- [Göreviniz] Denetim şirketleriyle ilgili alıntıda "Bunun dışında TÜRMOB" sözlerinden "ilgili üyelerimizi yönlendirmeliyiz." sözlerine kadar olan bölümü, bu iki ifade de dahil, harfi harfine yeniden yazın.

Bunun dışında TÜRMOB tarafından tek tip sözleşme hazırlanması lazım bu denetim şirketleriyle ilgili. Çünkü şu anda kurulmuş bir sürü şirketler var, unvanları bile farklı. Bununla ilgili TÜRMOB bir çalışma yapması gerekiyor. Sözleşme mutlaka gerekli. Çok kısa zamanda örnek bir çalışma yapılıp gönderilirse, şu anda kurulmuş denetim şirketleri var, bunlar da bu yeni sözleşmeye göre tadil yaparak bu sisteme dahil edebiliriz.
Yine bu toplantıda olduğu gibi, kurumsallaşmayla ilgili ve kurumsallaşmanın faydalarını, tüm toplantılarda TÜRMOB ve Odalar mutlaka üyelerine anlatmalı ve doğru bir şekilde anlatılma ve bu konuyla ilgili üyelerimizi yönlendirmeliyiz.

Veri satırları

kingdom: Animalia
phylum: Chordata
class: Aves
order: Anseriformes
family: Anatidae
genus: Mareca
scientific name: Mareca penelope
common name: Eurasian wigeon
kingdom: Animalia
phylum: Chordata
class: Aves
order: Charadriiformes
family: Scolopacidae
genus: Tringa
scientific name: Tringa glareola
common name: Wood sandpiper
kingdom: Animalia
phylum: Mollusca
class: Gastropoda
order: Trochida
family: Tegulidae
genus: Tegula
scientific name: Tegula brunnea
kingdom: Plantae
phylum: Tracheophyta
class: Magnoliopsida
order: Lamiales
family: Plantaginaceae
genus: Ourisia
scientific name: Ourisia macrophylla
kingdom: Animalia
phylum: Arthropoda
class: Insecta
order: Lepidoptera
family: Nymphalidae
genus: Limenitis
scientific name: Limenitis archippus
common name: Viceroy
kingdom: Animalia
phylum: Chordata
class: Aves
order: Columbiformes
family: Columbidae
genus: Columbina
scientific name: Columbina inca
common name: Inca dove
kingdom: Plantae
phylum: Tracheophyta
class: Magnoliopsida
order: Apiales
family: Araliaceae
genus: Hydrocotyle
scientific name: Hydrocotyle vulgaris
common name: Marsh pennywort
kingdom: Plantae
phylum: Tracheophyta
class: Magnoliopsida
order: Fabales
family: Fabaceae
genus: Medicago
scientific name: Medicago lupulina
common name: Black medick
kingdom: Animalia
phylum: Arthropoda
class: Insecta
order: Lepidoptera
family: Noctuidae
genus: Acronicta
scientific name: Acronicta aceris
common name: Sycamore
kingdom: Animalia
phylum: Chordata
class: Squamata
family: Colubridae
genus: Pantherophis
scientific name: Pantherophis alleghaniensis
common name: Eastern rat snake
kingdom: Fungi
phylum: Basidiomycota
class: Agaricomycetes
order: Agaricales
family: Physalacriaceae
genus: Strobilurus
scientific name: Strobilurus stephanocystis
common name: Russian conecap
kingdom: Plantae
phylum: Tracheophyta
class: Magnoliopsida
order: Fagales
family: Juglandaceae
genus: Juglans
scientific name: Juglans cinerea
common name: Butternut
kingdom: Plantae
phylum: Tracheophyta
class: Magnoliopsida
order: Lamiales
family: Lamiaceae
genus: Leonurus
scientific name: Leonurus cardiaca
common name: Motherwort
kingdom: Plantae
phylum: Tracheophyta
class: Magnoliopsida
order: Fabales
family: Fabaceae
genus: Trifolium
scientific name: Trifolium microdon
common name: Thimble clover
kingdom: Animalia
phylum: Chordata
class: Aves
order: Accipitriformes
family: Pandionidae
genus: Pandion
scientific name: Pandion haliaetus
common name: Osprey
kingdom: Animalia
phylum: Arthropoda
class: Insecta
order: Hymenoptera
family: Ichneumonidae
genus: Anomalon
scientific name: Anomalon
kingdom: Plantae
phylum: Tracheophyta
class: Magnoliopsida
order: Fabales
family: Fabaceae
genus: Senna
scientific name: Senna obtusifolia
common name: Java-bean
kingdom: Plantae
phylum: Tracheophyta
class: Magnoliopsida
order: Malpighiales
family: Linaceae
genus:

- [Doğru cevap]
Bunun dışında TÜRMOB tarafından tek tip sözleşme hazırlanması lazım bu denetim şirketleriyle ilgili. Çünkü şu anda kurulmuş bir sürü şirketler var, unvanları bile farklı. Bununla ilgili TÜRMOB bir çalışma yapması gerekiyor. Sözleşme mutlaka gerekli. Çok kısa zamanda örnek bir çalışma yapılıp gönderilirse, şu anda kurulmuş denetim şirketleri var, bunlar da bu yeni sözleşmeye göre tadil yaparak bu sisteme dahil edebiliriz.
Yine bu toplantıda olduğu gibi, kurumsallaşmayla ilgili ve kurumsallaşmanın faydalarını, tüm toplantılarda TÜRMOB ve Odalar mutlaka üyelerine anlatmalı ve doğru bir şekilde anlatılma ve bu konuyla ilgili üyelerimizi yönlendirmeliyiz.